The launch on the cluster confirmed our assumptions about the speed of solutions: the search for sequences for n> 100 took about an hour. It was amazing to see how on the ComBox A-480 cluster the new solutions were in minutes, while on the CPU it took many hours.

In just two hours of the computing cluster, we got all the solutions up to n = 127. Verification of the decisions showed that the received answers are reliable and correspond to the theorems of Professor A. Chudnov set forth in the article.

### Evolution of speed

If you look at the performance gains in the course of solving the problem, the results were approximately as follows:

- month and a half to n = 80 in Excel;
- hour to n = 80 on Core i5 with an optimized C ++ program;
- 10 minutes to n = 80 on Core i5 using multi-threading;
- 10 minutes to n = 100 on a single AMD RX 480 GPU;
- 120 minutes to n = 127 on ComBox A-480.

### Perspectives and Future

Many tasks standing at the intersection of science and practice are awaiting their solution in order to make our life better. The rental market for computing power is only being formed, and the need for parallel computing continues to grow.
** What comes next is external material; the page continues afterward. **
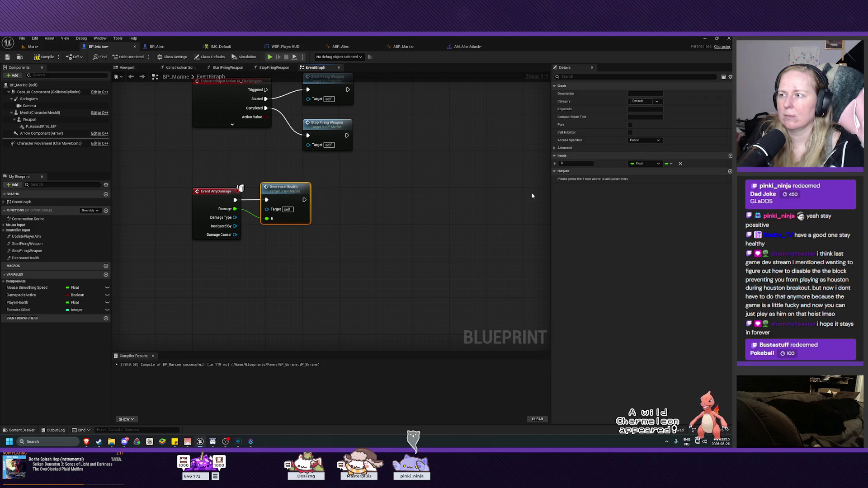
Rename the function's input to DamageTaken and compile BP_Marine
left_click(569, 163)
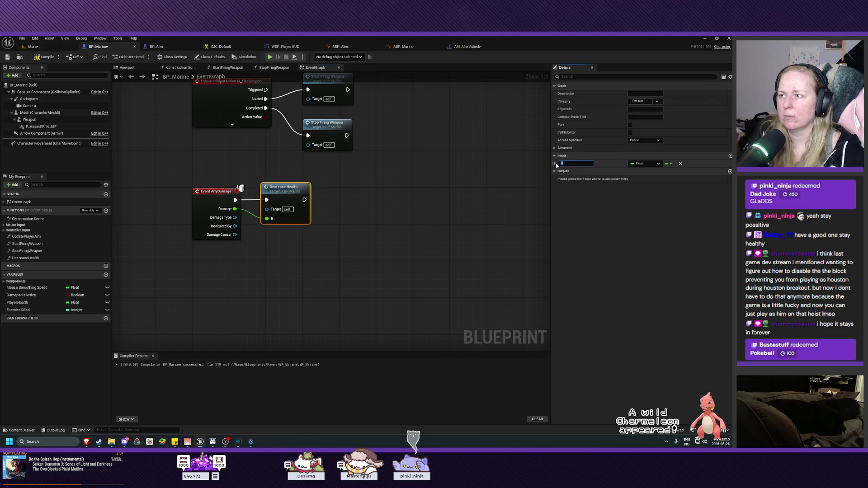
type("DamageTaken")
key("Return")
Possible uses for parallel computing:

- tasks of automatic control of vehicles and drones;
- calculations of aerodynamic and hydrodynamic characteristics;
- speech recognition and visual imagery;
- neural network training;
- tasks of astronomy and astronautics;
- statistical and correlation data analysis;
- folding protein-protein compounds;
- early diagnosis of diseases using AI.

Separate direction - cloud computing on the GPU. For example, such giants as Amazon, IBM and Google lease their computing power on the GPU. Today it is safe to say that the future of high-performance parallel computing will belong to the GPU clusters.